**Problem**.
For the records that follow, please set down exactly the lines between the one holding "left front paw: (938, 400)" and the one holding "right hip: (660, 566)", inclusive, and only those.

**Skeletal landmark data**.
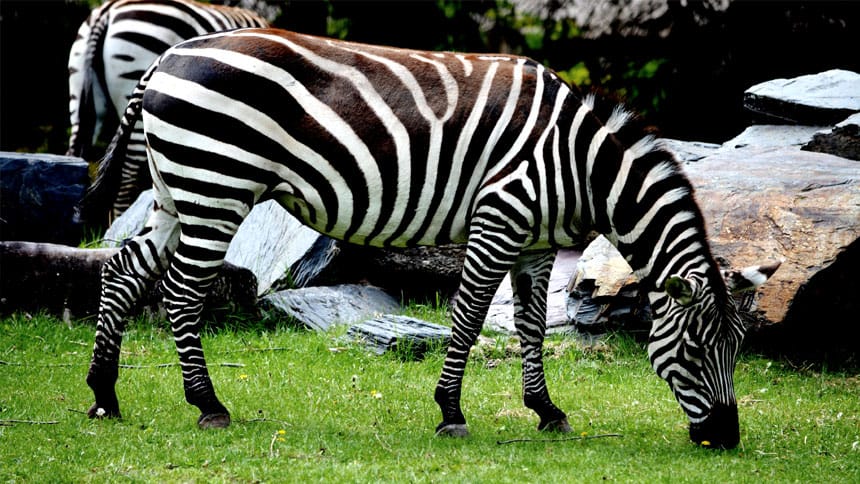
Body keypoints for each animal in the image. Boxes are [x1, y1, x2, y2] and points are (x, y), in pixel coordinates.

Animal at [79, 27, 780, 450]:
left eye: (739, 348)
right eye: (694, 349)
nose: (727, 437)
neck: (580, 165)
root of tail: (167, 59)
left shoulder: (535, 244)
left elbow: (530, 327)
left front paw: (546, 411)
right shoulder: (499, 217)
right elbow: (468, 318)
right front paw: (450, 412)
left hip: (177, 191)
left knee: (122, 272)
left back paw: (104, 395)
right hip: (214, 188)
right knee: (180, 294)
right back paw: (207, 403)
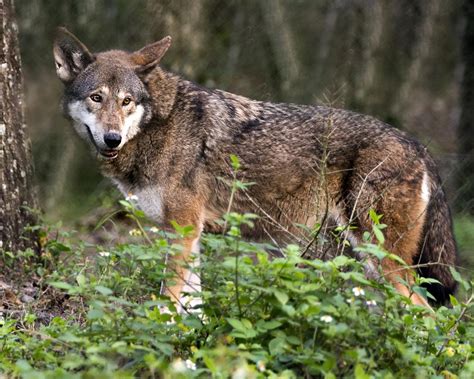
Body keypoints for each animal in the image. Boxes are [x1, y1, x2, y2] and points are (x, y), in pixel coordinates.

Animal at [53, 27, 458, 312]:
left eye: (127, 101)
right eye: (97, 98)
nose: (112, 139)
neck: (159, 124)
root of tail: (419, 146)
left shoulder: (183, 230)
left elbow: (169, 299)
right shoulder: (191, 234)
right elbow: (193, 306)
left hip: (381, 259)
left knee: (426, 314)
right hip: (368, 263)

==

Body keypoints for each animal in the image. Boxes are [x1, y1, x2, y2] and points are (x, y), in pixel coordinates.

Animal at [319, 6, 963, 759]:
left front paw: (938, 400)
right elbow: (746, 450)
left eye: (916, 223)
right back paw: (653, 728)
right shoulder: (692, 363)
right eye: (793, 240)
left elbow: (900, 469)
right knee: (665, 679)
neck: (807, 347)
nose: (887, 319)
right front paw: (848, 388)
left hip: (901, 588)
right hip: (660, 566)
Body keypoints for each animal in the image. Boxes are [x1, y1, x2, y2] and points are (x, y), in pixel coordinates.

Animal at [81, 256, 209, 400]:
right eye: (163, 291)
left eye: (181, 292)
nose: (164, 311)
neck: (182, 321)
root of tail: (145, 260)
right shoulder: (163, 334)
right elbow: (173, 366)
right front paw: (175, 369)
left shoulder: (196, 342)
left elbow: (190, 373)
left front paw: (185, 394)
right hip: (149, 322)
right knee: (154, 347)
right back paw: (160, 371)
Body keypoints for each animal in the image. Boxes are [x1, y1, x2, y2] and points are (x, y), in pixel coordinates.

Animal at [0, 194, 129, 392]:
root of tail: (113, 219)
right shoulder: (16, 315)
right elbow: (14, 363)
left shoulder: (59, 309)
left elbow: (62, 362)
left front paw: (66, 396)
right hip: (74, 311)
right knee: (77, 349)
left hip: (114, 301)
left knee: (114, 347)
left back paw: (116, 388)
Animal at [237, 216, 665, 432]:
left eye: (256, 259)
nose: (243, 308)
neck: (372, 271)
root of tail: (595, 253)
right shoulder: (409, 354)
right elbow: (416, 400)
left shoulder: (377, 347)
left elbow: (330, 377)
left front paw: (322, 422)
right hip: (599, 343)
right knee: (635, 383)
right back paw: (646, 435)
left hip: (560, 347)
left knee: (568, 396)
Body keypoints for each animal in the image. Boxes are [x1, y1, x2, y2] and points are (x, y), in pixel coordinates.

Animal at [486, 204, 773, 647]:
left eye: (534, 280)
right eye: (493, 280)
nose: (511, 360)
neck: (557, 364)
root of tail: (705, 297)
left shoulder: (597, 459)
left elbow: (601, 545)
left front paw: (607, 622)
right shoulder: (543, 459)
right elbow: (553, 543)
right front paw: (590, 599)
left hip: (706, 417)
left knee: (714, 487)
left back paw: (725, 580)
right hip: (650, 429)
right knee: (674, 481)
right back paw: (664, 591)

**Answer**.
left front paw: (938, 400)
right elbow: (746, 450)
left eye: (916, 223)
right back paw: (653, 728)
right shoulder: (692, 363)
right eye: (793, 240)
left elbow: (900, 469)
right knee: (665, 679)
neck: (807, 347)
nose: (887, 319)
right front paw: (848, 388)
left hip: (901, 588)
right hip: (660, 566)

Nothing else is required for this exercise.